◆ REQUIREMENTS
Rewrite the rows from the start up to and including the line with "collector number: 15606", replacing "scientific name" with "taxon name" and leaving everything else unchanged.

◆ ENTRIES PROVIDED
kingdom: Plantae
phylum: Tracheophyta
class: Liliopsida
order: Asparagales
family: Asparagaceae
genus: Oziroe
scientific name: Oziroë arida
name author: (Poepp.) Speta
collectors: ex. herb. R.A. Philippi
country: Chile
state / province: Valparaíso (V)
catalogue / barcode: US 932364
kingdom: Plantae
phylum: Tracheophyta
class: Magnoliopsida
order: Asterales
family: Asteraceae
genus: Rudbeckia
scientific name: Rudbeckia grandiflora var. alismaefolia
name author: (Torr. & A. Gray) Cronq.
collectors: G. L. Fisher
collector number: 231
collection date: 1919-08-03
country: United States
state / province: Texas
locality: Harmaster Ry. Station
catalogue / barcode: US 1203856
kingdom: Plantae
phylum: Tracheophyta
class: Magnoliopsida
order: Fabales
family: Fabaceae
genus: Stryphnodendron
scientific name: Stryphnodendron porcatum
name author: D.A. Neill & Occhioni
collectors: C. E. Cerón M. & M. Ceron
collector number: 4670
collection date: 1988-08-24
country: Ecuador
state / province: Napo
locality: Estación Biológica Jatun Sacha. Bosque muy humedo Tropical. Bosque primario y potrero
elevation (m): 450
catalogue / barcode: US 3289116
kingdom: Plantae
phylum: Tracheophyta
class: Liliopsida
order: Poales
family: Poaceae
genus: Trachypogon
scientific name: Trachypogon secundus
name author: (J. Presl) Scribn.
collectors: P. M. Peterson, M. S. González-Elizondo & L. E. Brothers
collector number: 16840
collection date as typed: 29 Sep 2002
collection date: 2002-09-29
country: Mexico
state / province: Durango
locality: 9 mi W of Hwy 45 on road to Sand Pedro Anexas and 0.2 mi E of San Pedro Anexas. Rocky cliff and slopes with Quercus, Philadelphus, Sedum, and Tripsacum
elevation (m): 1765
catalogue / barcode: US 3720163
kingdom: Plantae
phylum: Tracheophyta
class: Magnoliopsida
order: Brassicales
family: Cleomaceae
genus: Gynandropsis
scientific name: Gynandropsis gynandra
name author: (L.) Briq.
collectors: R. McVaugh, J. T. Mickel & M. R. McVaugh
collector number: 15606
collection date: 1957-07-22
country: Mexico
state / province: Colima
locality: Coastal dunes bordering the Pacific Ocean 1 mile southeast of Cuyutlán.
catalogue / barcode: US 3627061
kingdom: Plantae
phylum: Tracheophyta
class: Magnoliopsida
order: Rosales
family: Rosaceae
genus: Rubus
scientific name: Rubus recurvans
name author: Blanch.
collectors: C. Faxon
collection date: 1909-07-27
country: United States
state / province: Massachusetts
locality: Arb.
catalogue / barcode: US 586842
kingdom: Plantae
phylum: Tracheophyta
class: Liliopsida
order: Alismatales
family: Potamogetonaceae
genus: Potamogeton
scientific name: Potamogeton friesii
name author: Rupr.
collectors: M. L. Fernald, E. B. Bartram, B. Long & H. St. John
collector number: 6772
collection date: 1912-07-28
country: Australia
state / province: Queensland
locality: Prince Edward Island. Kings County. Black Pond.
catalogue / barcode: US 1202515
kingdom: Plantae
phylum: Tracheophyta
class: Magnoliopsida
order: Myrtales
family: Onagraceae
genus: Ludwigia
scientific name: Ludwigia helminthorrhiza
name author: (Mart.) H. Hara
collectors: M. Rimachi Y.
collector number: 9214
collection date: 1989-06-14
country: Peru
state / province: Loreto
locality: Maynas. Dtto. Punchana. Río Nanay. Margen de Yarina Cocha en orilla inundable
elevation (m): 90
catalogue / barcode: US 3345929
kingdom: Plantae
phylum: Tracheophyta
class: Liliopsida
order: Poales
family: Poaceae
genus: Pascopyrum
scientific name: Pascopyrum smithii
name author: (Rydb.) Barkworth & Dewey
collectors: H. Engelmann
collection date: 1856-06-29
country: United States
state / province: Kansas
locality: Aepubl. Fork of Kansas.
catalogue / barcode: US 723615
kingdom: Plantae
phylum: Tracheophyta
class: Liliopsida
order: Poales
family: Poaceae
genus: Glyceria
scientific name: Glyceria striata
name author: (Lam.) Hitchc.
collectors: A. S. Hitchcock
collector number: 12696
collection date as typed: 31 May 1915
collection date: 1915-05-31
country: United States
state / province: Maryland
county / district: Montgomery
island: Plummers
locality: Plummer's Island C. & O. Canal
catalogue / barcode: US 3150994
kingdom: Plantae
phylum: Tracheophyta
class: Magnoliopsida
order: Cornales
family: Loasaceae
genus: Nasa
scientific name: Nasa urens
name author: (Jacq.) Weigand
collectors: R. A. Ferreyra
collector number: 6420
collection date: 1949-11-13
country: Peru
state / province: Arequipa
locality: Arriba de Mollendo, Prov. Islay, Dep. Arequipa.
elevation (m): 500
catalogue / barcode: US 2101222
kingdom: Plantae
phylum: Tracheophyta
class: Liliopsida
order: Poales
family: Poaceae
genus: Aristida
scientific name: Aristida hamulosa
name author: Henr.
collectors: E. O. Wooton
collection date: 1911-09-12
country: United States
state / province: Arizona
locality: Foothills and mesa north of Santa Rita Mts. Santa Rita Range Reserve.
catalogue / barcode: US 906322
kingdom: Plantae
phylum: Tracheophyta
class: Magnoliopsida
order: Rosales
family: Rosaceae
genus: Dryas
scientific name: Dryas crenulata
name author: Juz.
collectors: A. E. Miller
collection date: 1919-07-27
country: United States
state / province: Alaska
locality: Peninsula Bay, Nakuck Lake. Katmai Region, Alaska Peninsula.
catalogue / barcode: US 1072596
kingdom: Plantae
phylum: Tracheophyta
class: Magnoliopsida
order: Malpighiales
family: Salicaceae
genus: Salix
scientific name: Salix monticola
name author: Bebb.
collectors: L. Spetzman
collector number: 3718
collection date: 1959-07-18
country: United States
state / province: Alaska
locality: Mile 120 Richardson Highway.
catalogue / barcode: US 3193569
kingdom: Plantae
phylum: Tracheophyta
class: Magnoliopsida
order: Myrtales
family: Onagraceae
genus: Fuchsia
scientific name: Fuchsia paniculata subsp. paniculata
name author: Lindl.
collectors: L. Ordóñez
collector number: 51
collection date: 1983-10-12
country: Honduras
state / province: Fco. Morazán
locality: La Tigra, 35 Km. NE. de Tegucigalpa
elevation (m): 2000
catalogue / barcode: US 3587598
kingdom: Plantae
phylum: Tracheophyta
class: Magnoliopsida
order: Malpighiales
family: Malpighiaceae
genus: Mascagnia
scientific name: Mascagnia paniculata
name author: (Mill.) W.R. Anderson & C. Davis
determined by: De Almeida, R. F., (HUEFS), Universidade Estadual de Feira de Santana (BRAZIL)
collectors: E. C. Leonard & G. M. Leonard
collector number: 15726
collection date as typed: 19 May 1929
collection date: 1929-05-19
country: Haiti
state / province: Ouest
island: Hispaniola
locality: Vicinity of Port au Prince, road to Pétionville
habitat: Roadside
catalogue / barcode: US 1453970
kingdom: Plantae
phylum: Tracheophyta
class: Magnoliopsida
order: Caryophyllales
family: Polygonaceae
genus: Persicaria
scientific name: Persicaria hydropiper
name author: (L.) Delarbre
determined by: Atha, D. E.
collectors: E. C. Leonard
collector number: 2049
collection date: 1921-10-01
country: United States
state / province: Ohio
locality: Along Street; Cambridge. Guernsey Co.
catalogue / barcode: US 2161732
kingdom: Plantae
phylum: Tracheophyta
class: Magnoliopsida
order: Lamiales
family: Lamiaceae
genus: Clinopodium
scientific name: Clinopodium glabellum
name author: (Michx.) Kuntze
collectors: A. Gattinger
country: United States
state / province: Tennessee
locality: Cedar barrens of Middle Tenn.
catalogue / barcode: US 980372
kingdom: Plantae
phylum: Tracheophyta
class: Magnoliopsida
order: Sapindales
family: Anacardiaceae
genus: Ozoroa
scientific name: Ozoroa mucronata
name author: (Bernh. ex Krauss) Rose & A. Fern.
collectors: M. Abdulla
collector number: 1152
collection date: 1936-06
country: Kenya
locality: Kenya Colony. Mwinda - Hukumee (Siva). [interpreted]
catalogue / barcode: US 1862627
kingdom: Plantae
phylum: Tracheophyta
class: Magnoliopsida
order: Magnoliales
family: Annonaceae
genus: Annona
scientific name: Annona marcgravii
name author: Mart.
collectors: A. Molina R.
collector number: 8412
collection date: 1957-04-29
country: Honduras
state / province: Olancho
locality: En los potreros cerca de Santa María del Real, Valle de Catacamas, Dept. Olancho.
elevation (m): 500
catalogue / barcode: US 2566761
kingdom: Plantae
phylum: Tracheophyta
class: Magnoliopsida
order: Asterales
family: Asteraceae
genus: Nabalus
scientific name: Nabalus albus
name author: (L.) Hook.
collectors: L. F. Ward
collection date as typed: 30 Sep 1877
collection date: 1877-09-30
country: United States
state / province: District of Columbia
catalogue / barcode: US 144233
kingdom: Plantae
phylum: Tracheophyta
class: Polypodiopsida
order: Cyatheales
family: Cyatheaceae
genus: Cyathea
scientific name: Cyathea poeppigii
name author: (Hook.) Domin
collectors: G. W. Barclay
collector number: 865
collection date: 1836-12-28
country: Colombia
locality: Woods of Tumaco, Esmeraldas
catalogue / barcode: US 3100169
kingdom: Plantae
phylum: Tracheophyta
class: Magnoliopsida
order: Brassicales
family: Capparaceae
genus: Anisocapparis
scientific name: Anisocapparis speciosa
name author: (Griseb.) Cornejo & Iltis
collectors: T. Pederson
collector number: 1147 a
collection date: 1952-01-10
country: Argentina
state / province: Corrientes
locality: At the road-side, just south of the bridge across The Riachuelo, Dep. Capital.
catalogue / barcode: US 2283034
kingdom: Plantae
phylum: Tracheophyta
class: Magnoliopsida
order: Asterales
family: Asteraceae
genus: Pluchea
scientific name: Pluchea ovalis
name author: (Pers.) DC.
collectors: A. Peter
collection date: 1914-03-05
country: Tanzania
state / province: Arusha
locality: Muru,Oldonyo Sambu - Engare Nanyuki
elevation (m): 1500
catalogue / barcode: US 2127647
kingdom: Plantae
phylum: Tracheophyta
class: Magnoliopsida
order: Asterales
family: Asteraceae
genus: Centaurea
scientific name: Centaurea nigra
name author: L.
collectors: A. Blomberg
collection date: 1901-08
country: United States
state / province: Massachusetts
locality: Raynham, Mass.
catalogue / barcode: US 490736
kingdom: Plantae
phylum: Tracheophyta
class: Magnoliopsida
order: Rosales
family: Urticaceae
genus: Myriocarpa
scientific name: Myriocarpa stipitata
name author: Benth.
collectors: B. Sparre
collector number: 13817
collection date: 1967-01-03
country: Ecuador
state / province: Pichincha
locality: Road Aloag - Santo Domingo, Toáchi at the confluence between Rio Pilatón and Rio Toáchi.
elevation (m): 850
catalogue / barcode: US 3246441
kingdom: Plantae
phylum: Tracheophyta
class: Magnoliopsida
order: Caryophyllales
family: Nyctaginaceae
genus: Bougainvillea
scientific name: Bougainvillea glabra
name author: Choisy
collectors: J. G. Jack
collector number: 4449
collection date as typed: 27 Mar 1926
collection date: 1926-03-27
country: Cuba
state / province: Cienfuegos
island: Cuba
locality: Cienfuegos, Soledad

◆ THE REPLY
kingdom: Plantae
phylum: Tracheophyta
class: Liliopsida
order: Asparagales
family: Asparagaceae
genus: Oziroe
taxon name: Oziroë arida
name author: (Poepp.) Speta
collectors: ex. herb. R.A. Philippi
country: Chile
state / province: Valparaíso (V)
catalogue / barcode: US 932364
kingdom: Plantae
phylum: Tracheophyta
class: Magnoliopsida
order: Asterales
family: Asteraceae
genus: Rudbeckia
taxon name: Rudbeckia grandiflora var. alismaefolia
name author: (Torr. & A. Gray) Cronq.
collectors: G. L. Fisher
collector number: 231
collection date: 1919-08-03
country: United States
state / province: Texas
locality: Harmaster Ry. Station
catalogue / barcode: US 1203856
kingdom: Plantae
phylum: Tracheophyta
class: Magnoliopsida
order: Fabales
family: Fabaceae
genus: Stryphnodendron
taxon name: Stryphnodendron porcatum
name author: D.A. Neill & Occhioni
collectors: C. E. Cerón M. & M. Ceron
collector number: 4670
collection date: 1988-08-24
country: Ecuador
state / province: Napo
locality: Estación Biológica Jatun Sacha. Bosque muy humedo Tropical. Bosque primario y potrero
elevation (m): 450
catalogue / barcode: US 3289116
kingdom: Plantae
phylum: Tracheophyta
class: Liliopsida
order: Poales
family: Poaceae
genus: Trachypogon
taxon name: Trachypogon secundus
name author: (J. Presl) Scribn.
collectors: P. M. Peterson, M. S. González-Elizondo & L. E. Brothers
collector number: 16840
collection date as typed: 29 Sep 2002
collection date: 2002-09-29
country: Mexico
state / province: Durango
locality: 9 mi W of Hwy 45 on road to Sand Pedro Anexas and 0.2 mi E of San Pedro Anexas. Rocky cliff and slopes with Quercus, Philadelphus, Sedum, and Tripsacum
elevation (m): 1765
catalogue / barcode: US 3720163
kingdom: Plantae
phylum: Tracheophyta
class: Magnoliopsida
order: Brassicales
family: Cleomaceae
genus: Gynandropsis
taxon name: Gynandropsis gynandra
name author: (L.) Briq.
collectors: R. McVaugh, J. T. Mickel & M. R. McVaugh
collector number: 15606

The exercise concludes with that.